I don't mean that I hear voices. I believe God speaks to me through other people, and I can recognize him if I listen.
For example when I was in high school, the mother of a good friend wrote a book called "The Cracker Factory." It was a semi-autobiographical novel about an alcoholic and her journey to recovery in AA.
The book was published in the late 1970s, I guess. I found a copy at a yard sale or used book store several years ago and bought it, though it sat on my bookshelf, unread, for years. When I was new in Al-Anon, I pulled it down and reread it.
In it, was a conversation between the main character and her mother. It was, almost verbatim, a conversation I had just had with my daughter. The character went on to say how that conversation had made her feel. How it had hurt her. I had no idea. It was a moment of clarity. I believe that was God putting in front of me just what I needed to see, when I was ready to see it.
Sometimes God speaks to me in Al-Anon meetings, though what I hear is not always what the speaker intended.
Last Monday, a man in my group was talking about detaching from his mother. "Grace was calling," he said. "But I didn't answer the phone." He went on: "Grace called about eight times, and I ignored it."

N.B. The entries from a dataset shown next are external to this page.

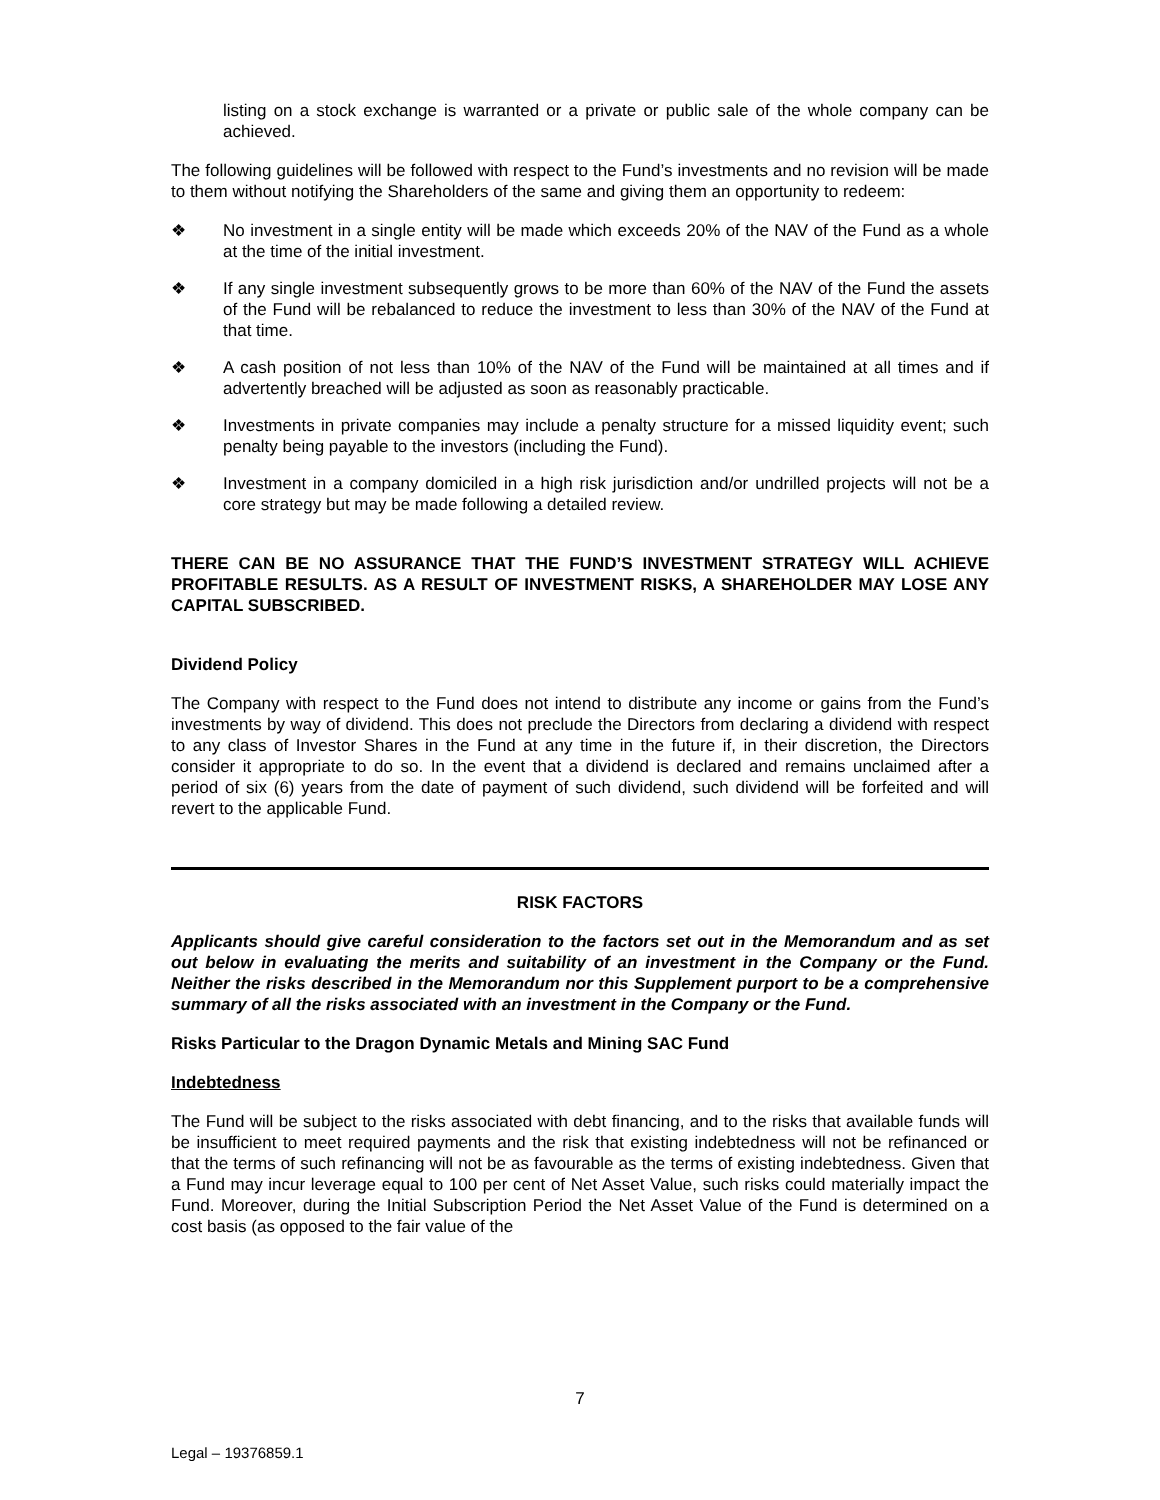listing on a stock exchange is warranted or a private or public sale of the whole company can be achieved.
The following guidelines will be followed with respect to the Fund’s investments and no revision will be made to them without notifying the Shareholders of the same and giving them an opportunity to redeem:
❖ No investment in a single entity will be made which exceeds 20% of the NAV of the Fund as a whole at the time of the initial investment.
❖ If any single investment subsequently grows to be more than 60% of the NAV of the Fund the assets of the Fund will be rebalanced to reduce the investment to less than 30% of the NAV of the Fund at that time.
❖ A cash position of not less than 10% of the NAV of the Fund will be maintained at all times and if advertently breached will be adjusted as soon as reasonably practicable.
❖ Investments in private companies may include a penalty structure for a missed liquidity event; such penalty being payable to the investors (including the Fund).
❖ Investment in a company domiciled in a high risk jurisdiction and/or undrilled projects will not be a core strategy but may be made following a detailed review.
THERE CAN BE NO ASSURANCE THAT THE FUND’S INVESTMENT STRATEGY WILL ACHIEVE PROFITABLE RESULTS. AS A RESULT OF INVESTMENT RISKS, A SHAREHOLDER MAY LOSE ANY CAPITAL SUBSCRIBED.
Dividend Policy
The Company with respect to the Fund does not intend to distribute any income or gains from the Fund’s investments by way of dividend. This does not preclude the Directors from declaring a dividend with respect to any class of Investor Shares in the Fund at any time in the future if, in their discretion, the Directors consider it appropriate to do so. In the event that a dividend is declared and remains unclaimed after a period of six (6) years from the date of payment of such dividend, such dividend will be forfeited and will revert to the applicable Fund.
RISK FACTORS
Applicants should give careful consideration to the factors set out in the Memorandum and as set out below in evaluating the merits and suitability of an investment in the Company or the Fund. Neither the risks described in the Memorandum nor this Supplement purport to be a comprehensive summary of all the risks associated with an investment in the Company or the Fund.
Risks Particular to the Dragon Dynamic Metals and Mining SAC Fund
Indebtedness
The Fund will be subject to the risks associated with debt financing, and to the risks that available funds will be insufficient to meet required payments and the risk that existing indebtedness will not be refinanced or that the terms of such refinancing will not be as favourable as the terms of existing indebtedness. Given that a Fund may incur leverage equal to 100 per cent of Net Asset Value, such risks could materially impact the Fund. Moreover, during the Initial Subscription Period the Net Asset Value of the Fund is determined on a cost basis (as opposed to the fair value of the
7
Legal – 19376859.1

Now, I know he was talking about his mother. But all I could here were the words: Grace was calling and I didn't pick up the phone. How many times have I done that? Eight times? Eight hundred?
But the mysterious thing about grace is that we have to be ready to hear.
Blindness can be a form of grace. In taking inventory of my life, there are things that seem clear to me now that I was completely oblivious to at the time. Yet, if I had seen the situation clearly, it would have hurt me. I understood them only after I had some perspective.
But usually, it's just me refusing to pick up the phone. Thinking I had all the answers. Stubbornly going my own way despite the signs. A woman I interviewed recently said: "When you are doing the things you are supposed to be doing, the universe will reward you and support you. And if you are doing what you are not supposed to be doing, the universe will send you increasingly more understandable messages that you are not doing the right thing. And if you push, it doesn't help. Pushing doesn't make it so. That's the art of life."
I've pushed most of my life and pretended it was so. I toiled in a job I hated and was never going to be good at for years. It felt like pushing a rock up a hill. Then I found journalism, and opportunities seemed to find me with little effort on my part. I found what I was supposed to be doing. The universe rewarded me and supported me. Today, I call that Grace.
Al-Anon taught me to listen. When someone says something that rings a bell inside, I pause to consider it. When opportunities come my way, I'm less likely to decline, even if it's something I don't think I'm interested in. I've learned that in my life that God's surprises are always better than my plans. Take my husband.
For years, I looked for the perfect man. I had a list against which I measured every man I had a relationship with. But all my relationships felt difficult, and ended badly. Then I threw away my list. Instead I prayed for God to send me the man he intended for me. I accepted every offer for a date, even if I were sure this man was definitely not the one. And that's how I began to date my husband.
He didn't have any of the qualities on my list. Then something clicked. The phone was ringing, and this time I heard it. We've been happily married for seven years now.
Same thing with Al-Anon. God placed Al-Anon in my path three times before it stock. Through it all, it's been clear to me that I've seldom known what was best for me, but God did. And my life is easier if I just stay on the line.